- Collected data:
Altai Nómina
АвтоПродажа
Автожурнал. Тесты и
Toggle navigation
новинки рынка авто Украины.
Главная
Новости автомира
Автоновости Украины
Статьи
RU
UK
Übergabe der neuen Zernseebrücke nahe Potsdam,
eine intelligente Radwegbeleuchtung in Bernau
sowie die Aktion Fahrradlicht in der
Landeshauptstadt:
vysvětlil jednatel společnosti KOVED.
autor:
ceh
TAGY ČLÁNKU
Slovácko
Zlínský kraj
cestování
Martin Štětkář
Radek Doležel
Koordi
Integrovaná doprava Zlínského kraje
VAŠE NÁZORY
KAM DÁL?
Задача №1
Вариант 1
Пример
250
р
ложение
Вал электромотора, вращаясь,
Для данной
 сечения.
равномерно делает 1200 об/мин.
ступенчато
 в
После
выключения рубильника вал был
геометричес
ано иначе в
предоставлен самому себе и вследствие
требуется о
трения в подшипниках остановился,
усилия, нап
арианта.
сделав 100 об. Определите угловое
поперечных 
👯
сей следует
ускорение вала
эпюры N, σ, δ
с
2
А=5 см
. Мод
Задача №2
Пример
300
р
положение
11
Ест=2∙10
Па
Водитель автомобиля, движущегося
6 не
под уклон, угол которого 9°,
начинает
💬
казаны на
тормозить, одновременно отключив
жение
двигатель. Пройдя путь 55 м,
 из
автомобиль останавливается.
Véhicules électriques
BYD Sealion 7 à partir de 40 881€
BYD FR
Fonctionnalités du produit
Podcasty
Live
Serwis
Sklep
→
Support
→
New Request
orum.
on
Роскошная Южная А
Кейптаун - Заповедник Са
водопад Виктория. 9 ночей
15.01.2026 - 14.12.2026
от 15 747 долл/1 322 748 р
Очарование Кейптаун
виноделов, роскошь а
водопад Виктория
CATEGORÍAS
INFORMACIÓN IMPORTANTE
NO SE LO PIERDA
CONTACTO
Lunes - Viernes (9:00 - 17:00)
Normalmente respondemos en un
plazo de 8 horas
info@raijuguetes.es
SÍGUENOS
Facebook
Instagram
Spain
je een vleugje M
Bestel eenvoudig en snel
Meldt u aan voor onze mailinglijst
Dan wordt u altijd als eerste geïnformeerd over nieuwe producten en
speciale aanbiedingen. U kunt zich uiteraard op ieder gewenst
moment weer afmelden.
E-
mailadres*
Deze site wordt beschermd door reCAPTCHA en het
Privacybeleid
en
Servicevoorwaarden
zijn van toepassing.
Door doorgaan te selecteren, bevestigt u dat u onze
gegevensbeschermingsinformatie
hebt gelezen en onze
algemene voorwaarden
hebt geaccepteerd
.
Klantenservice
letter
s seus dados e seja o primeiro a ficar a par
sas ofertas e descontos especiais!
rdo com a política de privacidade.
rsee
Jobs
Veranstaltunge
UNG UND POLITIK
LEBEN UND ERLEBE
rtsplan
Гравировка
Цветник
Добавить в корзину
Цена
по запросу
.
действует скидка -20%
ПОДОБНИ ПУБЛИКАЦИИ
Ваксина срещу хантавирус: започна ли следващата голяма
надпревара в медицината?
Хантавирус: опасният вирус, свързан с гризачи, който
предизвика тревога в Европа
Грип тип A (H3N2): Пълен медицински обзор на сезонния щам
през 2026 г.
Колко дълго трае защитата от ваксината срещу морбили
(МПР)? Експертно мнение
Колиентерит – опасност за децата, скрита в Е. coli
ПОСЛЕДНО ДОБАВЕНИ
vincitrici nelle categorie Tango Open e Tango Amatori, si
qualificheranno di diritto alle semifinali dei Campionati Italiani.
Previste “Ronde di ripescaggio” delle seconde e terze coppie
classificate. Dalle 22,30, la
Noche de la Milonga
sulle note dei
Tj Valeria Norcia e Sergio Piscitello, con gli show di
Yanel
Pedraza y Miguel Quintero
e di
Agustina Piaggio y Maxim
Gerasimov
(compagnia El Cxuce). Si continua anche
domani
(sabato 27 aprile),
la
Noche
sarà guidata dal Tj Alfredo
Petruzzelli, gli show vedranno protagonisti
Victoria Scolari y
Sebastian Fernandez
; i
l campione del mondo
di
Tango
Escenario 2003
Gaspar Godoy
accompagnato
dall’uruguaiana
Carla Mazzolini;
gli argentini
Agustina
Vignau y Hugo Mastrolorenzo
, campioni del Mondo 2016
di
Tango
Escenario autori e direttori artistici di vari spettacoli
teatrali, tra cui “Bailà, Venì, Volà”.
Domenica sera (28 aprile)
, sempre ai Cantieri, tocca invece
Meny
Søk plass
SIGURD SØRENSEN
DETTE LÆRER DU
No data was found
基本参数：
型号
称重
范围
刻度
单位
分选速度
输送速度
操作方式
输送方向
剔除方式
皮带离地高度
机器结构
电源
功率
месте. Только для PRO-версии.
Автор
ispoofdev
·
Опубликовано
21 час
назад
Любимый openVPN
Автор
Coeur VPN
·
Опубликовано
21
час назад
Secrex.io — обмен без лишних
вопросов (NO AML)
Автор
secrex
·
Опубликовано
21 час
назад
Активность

- Description of the task: Your reply must repeat the entries above exactly and in full.

- Task solution:
Altai Nómina
АвтоПродажа
Автожурнал. Тесты и
Toggle navigation
новинки рынка авто Украины.
Главная
Новости автомира
Автоновости Украины
Статьи
RU
UK
Übergabe der neuen Zernseebrücke nahe Potsdam,
eine intelligente Radwegbeleuchtung in Bernau
sowie die Aktion Fahrradlicht in der
Landeshauptstadt:
vysvětlil jednatel společnosti KOVED.
autor:
ceh
TAGY ČLÁNKU
Slovácko
Zlínský kraj
cestování
Martin Štětkář
Radek Doležel
Koordi
Integrovaná doprava Zlínského kraje
VAŠE NÁZORY
KAM DÁL?
Задача №1
Вариант 1
Пример
250
р
ложение
Вал электромотора, вращаясь,
Для данной
 сечения.
равномерно делает 1200 об/мин.
ступенчато
 в
После
выключения рубильника вал был
геометричес
ано иначе в
предоставлен самому себе и вследствие
требуется о
трения в подшипниках остановился,
усилия, нап
арианта.
сделав 100 об. Определите угловое
поперечных 
👯
сей следует
ускорение вала
эпюры N, σ, δ
с
2
А=5 см
. Мод
Задача №2
Пример
300
р
положение
11
Ест=2∙10
Па
Водитель автомобиля, движущегося
6 не
под уклон, угол которого 9°,
начинает
💬
казаны на
тормозить, одновременно отключив
жение
двигатель. Пройдя путь 55 м,
 из
автомобиль останавливается.
Véhicules électriques
BYD Sealion 7 à partir de 40 881€
BYD FR
Fonctionnalités du produit
Podcasty
Live
Serwis
Sklep
→
Support
→
New Request
orum.
on
Роскошная Южная А
Кейптаун - Заповедник Са
водопад Виктория. 9 ночей
15.01.2026 - 14.12.2026
от 15 747 долл/1 322 748 р
Очарование Кейптаун
виноделов, роскошь а
водопад Виктория
CATEGORÍAS
INFORMACIÓN IMPORTANTE
NO SE LO PIERDA
CONTACTO
Lunes - Viernes (9:00 - 17:00)
Normalmente respondemos en un
plazo de 8 horas
info@raijuguetes.es
SÍGUENOS
Facebook
Instagram
Spain
je een vleugje M
Bestel eenvoudig en snel
Meldt u aan voor onze mailinglijst
Dan wordt u altijd als eerste geïnformeerd over nieuwe producten en
speciale aanbiedingen. U kunt zich uiteraard op ieder gewenst
moment weer afmelden.
E-
mailadres*
Deze site wordt beschermd door reCAPTCHA en het
Privacybeleid
en
Servicevoorwaarden
zijn van toepassing.
Door doorgaan te selecteren, bevestigt u dat u onze
gegevensbeschermingsinformatie
hebt gelezen en onze
algemene voorwaarden
hebt geaccepteerd
.
Klantenservice
letter
s seus dados e seja o primeiro a ficar a par
sas ofertas e descontos especiais!
rdo com a política de privacidade.
rsee
Jobs
Veranstaltunge
UNG UND POLITIK
LEBEN UND ERLEBE
rtsplan
Гравировка
Цветник
Добавить в корзину
Цена
по запросу
.
действует скидка -20%
ПОДОБНИ ПУБЛИКАЦИИ
Ваксина срещу хантавирус: започна ли следващата голяма
надпревара в медицината?
Хантавирус: опасният вирус, свързан с гризачи, който
предизвика тревога в Европа
Грип тип A (H3N2): Пълен медицински обзор на сезонния щам
през 2026 г.
Колко дълго трае защитата от ваксината срещу морбили
(МПР)? Експертно мнение
Колиентерит – опасност за децата, скрита в Е. coli
ПОСЛЕДНО ДОБАВЕНИ
vincitrici nelle categorie Tango Open e Tango Amatori, si
qualificheranno di diritto alle semifinali dei Campionati Italiani.
Previste “Ronde di ripescaggio” delle seconde e terze coppie
classificate. Dalle 22,30, la
Noche de la Milonga
sulle note dei
Tj Valeria Norcia e Sergio Piscitello, con gli show di
Yanel
Pedraza y Miguel Quintero
e di
Agustina Piaggio y Maxim
Gerasimov
(compagnia El Cxuce). Si continua anche
domani
(sabato 27 aprile),
la
Noche
sarà guidata dal Tj Alfredo
Petruzzelli, gli show vedranno protagonisti
Victoria Scolari y
Sebastian Fernandez
; i
l campione del mondo
di
Tango
Escenario 2003
Gaspar Godoy
accompagnato
dall’uruguaiana
Carla Mazzolini;
gli argentini
Agustina
Vignau y Hugo Mastrolorenzo
, campioni del Mondo 2016
di
Tango
Escenario autori e direttori artistici di vari spettacoli
teatrali, tra cui “Bailà, Venì, Volà”.
Domenica sera (28 aprile)
, sempre ai Cantieri, tocca invece
Meny
Søk plass
SIGURD SØRENSEN
DETTE LÆRER DU
No data was found
基本参数：
型号
称重
范围
刻度
单位
分选速度
输送速度
操作方式
输送方向
剔除方式
皮带离地高度
机器结构
电源
功率
месте. Только для PRO-версии.
Автор
ispoofdev
·
Опубликовано
21 час
назад
Любимый openVPN
Автор
Coeur VPN
·
Опубликовано
21
час назад
Secrex.io — обмен без лишних
вопросов (NO AML)
Автор
secrex
·
Опубликовано
21 час
назад
Активность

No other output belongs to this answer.